Best in autumn

I am barely enthused by autumn foliage colors, knowing the next step is that leaves drop for months until spring’s first growth. But, leaf colors do weigh in favoring one Japanese maple over another. Undoubtedly, the fern leaf full moon maple (Acer japonicum ‘Aconitifolium’, below) is the best of the lot. Today, after several frosts and three freezes, is its peak.

Some Japanese maples vary in color year to year, and certainly the fern leaf does, but it is always marvelous and always the best in the garden. If pressed, there are maples I favor more overall, but not for autumn foliage color.

A surprise this autumn is the leaf color of the ‘Atrolineare’ maple (above and below) that hangs over the pond by the deck. This Japanese maple is distinctive for its deeply cut, linearilobum leaves, but this season its color is splendid, more so than I can recall with a red much deeper than through spring and summer.

The brilliant colors of Japanese maples in spring often fade in summer’s heat, and then intensify in autumn’s first cold. Red leafed ‘Bloodgood’ and ‘Crimson Queen’ maples (below) often fade significantly, but October brings back their amazing colors that persist for weeks after neighboring trees have shed their leaves.

Autumn color of ‘Bloodgood’ often deepens in November, but it doesn’t seem like that will happen this year.

While red leafed Japanese maples are expected to turn a deeper shade of red in autumn, the colors of several green leafed maples are exceptional. In the first week of November, ‘Seriyu’ has not reached its peak color. The canopy of two upright, laceleaf ‘Seriyu’ maples extends over the front walk and the driveway. I am occasionally upset when a tall delivery truck knocks out a few branches, but these are usually small and make only a minor dent in the beautiful maple with foliage that peaks in color by the second week of November.

The laceleafed, upright growing ‘Seriyu’ overhangs the front walk with colorful leaves long in autumn.

A green leafed linearilobum Japanese maple (above) turns to yellow in autumn. The color would be better if not for areas of browned leaves.

A partially shaded ‘Burgundy Lace’ maple varies little from summer into autumn without bright sunlight.

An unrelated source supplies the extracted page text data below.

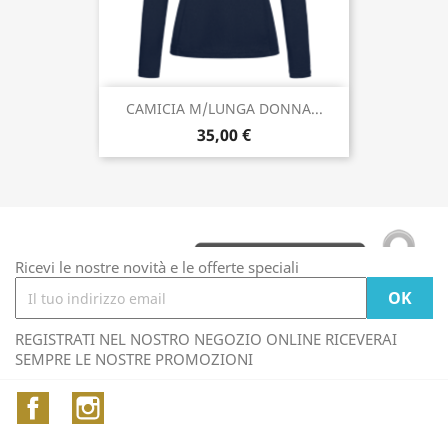
CAMICIA M/LUNGA DONNA...
35,00 €
Ricevi le nostre novità e le offerte speciali
REGISTRATI NEL NOSTRO NEGOZIO ONLINE RICEVERAI
SEMPRE LE NOSTRE PROMOZIONI
Facebook
Instagram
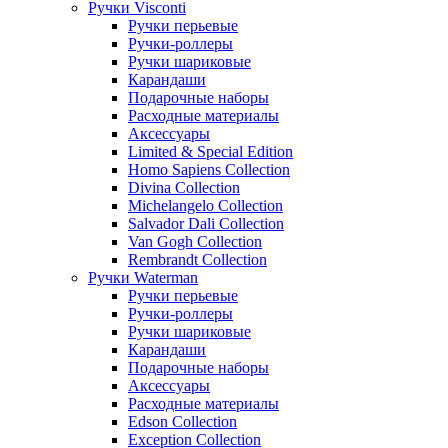
Ручки Visconti
Ручки перьевые
Ручки-роллеры
Ручки шариковые
Карандаши
Подарочные наборы
Расходные материалы
Аксессуары
Limited & Special Edition
Homo Sapiens Collection
Divina Collection
Michelangelo Collection
Salvador Dali Collection
Van Gogh Collection
Rembrandt Collection
Ручки Waterman
Ручки перьевые
Ручки-роллеры
Ручки шариковые
Карандаши
Подарочные наборы
Аксессуары
Расходные материалы
Edson Collection
Exception Collection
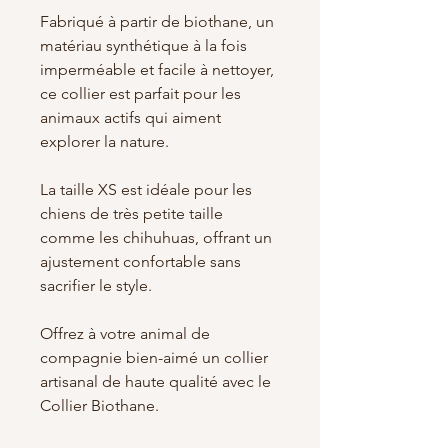
Fabriqué à partir de biothane, un
matériau synthétique à la fois
imperméable et facile à nettoyer,
ce collier est parfait pour les
animaux actifs qui aiment
explorer la nature.
La taille XS est idéale pour les
chiens de très petite taille
comme les chihuhuas, offrant un
ajustement confortable sans
sacrifier le style.
Offrez à votre animal de
compagnie bien-aimé un collier
artisanal de haute qualité avec le
Collier Biothane.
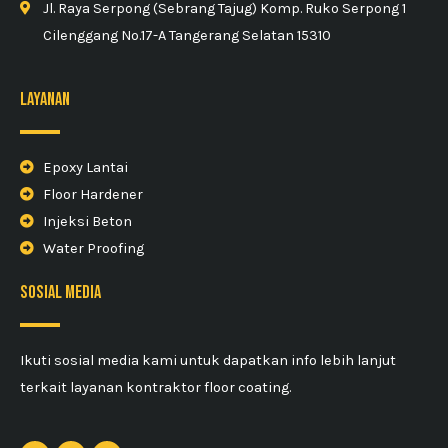
Jl. Raya Serpong (Sebrang Tajug) Komp. Ruko Serpong 1
Cilenggang No.17-A Tangerang Selatan 15310
Layanan
Epoxy Lantai
Floor Hardener
Injeksi Beton
Water Proofing
sosial media
Ikuti sosial media kami untuk dapatkan info lebih lanjut
terkait layanan kontraktor floor coating.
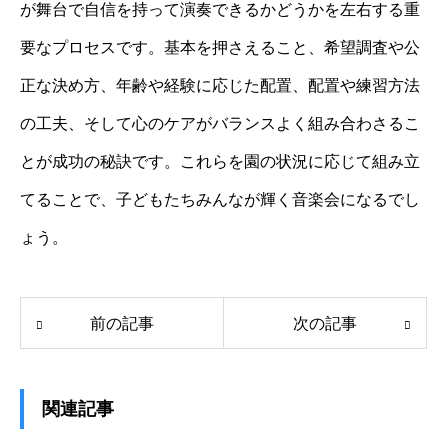
が舞台で自信を持って演奏できるかどうかを左右する重
要なプロセスです。基本を押さえること、希望調査や公
正な決め方、年齢や経験に応じた配置、配置や練習方法
の工夫、そして心のケアがバランスよく組み合わさるこ
とが成功の秘訣です。これらを園の状況に応じて組み立
てることで、子どもたちみんなが輝く音楽会になるでし
ょう。
前の記事
次の記事
関連記事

A green leafed ‘Viridis’ Japanese maple stands out with its yellow coloring.

4 Comments Add yours

  1. The English gardener says:

    Gorgeous! I’m also enjoying my JPs as they provide color in a bland autumn garden.

    1. Dave says:

      For whatever reason, yesterday was the day that Bloodgood and other trees decided to drop leaves all at once. The garden is at least ankle deep in leaves now, with more to come, and thankfully most of the Japanese maples are still holding on.

  2. Mary Barker says:

    It’s so impressive that you can recall the varieties of each of your Japanese maples. What is your secret?
    I’ve recently been labeling mine; a task I wish I would’ve started many years ago.
    This “Ramble” has inspired me to check out my maples’ foliage further!
    Thank-you for the inspiration!

    1. Dave says:

      My memory is not so impressive. I remember some things and some plants, but I blank out on many just like everyone else. There are 35+ Japanese maples in the garden and while walking through I can probably remember twenty without consulting my little notebook where names of new varieties are added. I do not have a design of the garden marking individual plants, and while I’ve long thought about it, only a few plants are tagged with names. As is often the case, I have a selective memory. I conveniently forget many things.